Chromosome-Level Genomics and Historical Museum Collections Reveal New Insights Into the Population Structure and Chromosome Evolution of Waterbuck

Advances in sequencing and chromosome-scale assembly have brought non-model animals into focus, deepening our understanding of genome and chromosome evolution. Here, we present the waterbuck (Kobus ellipsiprymnus) as an emerging model antelope for studying population dynamics and chromosome evolution. Waterbuck evolutionary history has been shaped by both climatic and geographic changes, as well as structural chromosome changes, principally Robertsonian (Rb) fusions. To provide new insights into waterbuck evolution, we generated a chromosome-level genome assembly for the species using PacBio HiFi and Hi-C sequencing.
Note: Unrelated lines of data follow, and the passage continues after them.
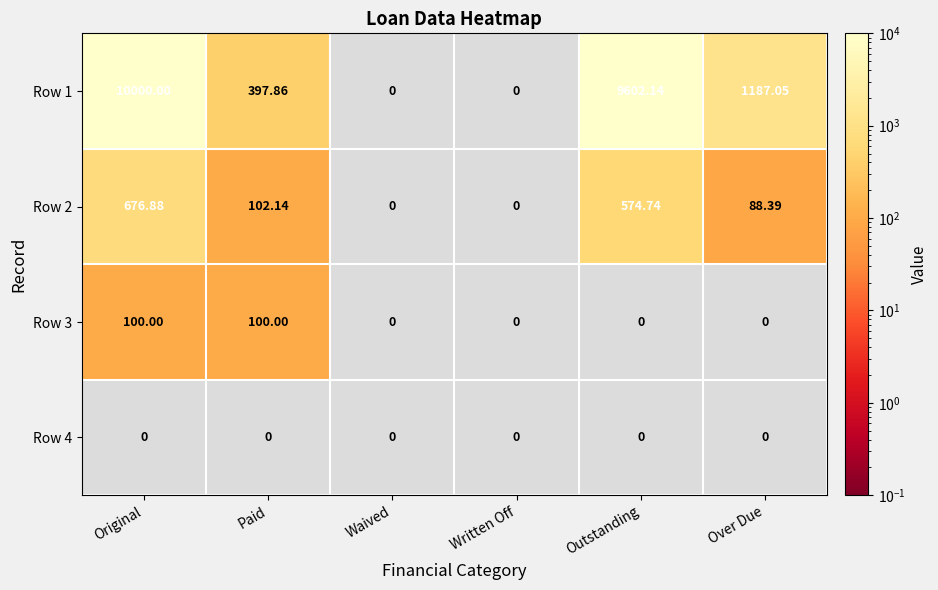

Between Original and Outstanding, which is larger?

Original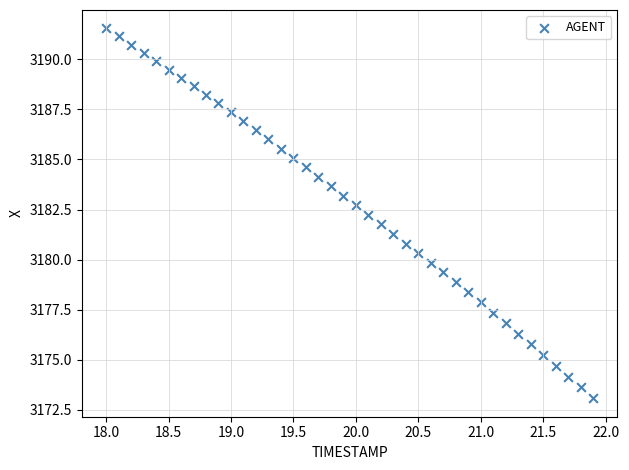

What is the range of X values (max minus min)?

3.9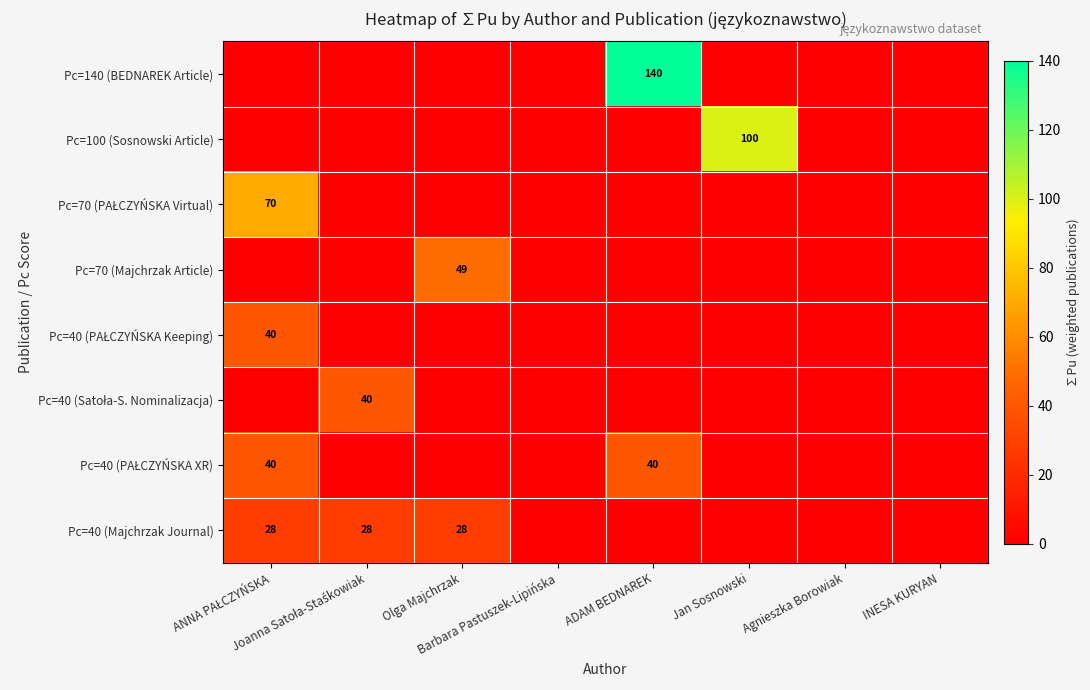

True or false: Pc=40 (PAŁCZYŃSKA Keeping) has a value of 40.0 at ANNA PAŁCZYŃSKA.

True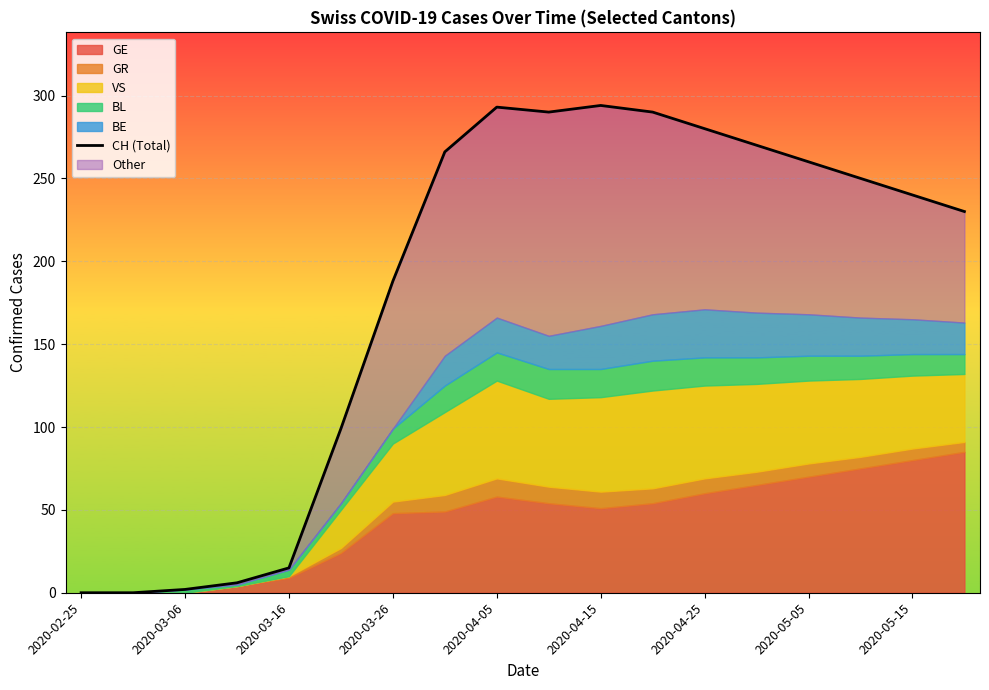

True or false: the data shows 113 at 2020-05-05.

False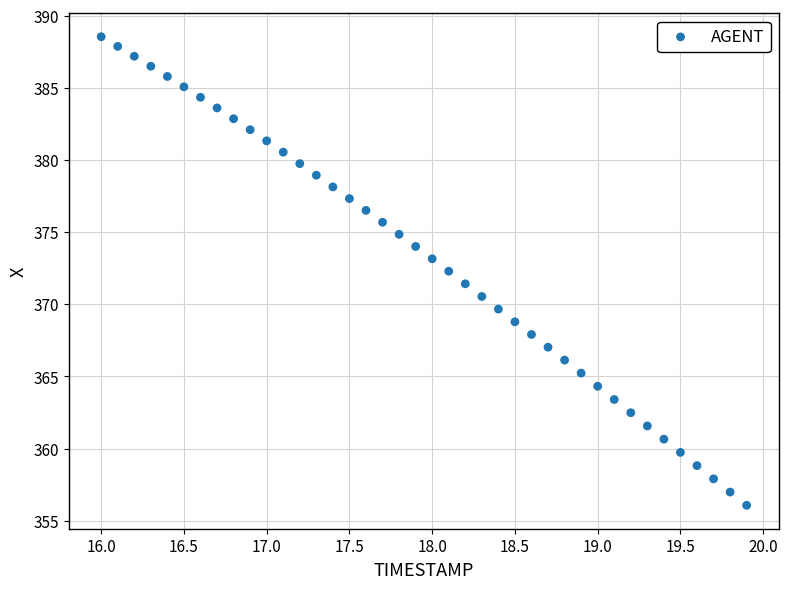

What is the range of X values (max minus min)?

3.9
We further leveraged museum collections to perform whole genome sequencing (WGS) of 24 historical specimens. Combined with a previous WGS dataset (n = 119), this represents the largest study of waterbuck populations to date and reveals previously unrecognised population structure and gene flow between waterbuck populations, alongside several regions of high genomic differentiation between the two recognised subspecies. Notably, several differentiation hotspots occur near the centromeres of fixed and polymorphic Rb fusions, exhibiting signatures of low recombination and local population structure. These regions contain genes involved in development, fertility, and recombination. Our findings underscore the value of chromosome-level genome assemblies, the critical role of historical collections in capturing fine-scale population structure and gene flow in species with wide-ranging distributions, and the potential evolutionary impacts of Rb fusions on genomic differentiation and recombination landscapes.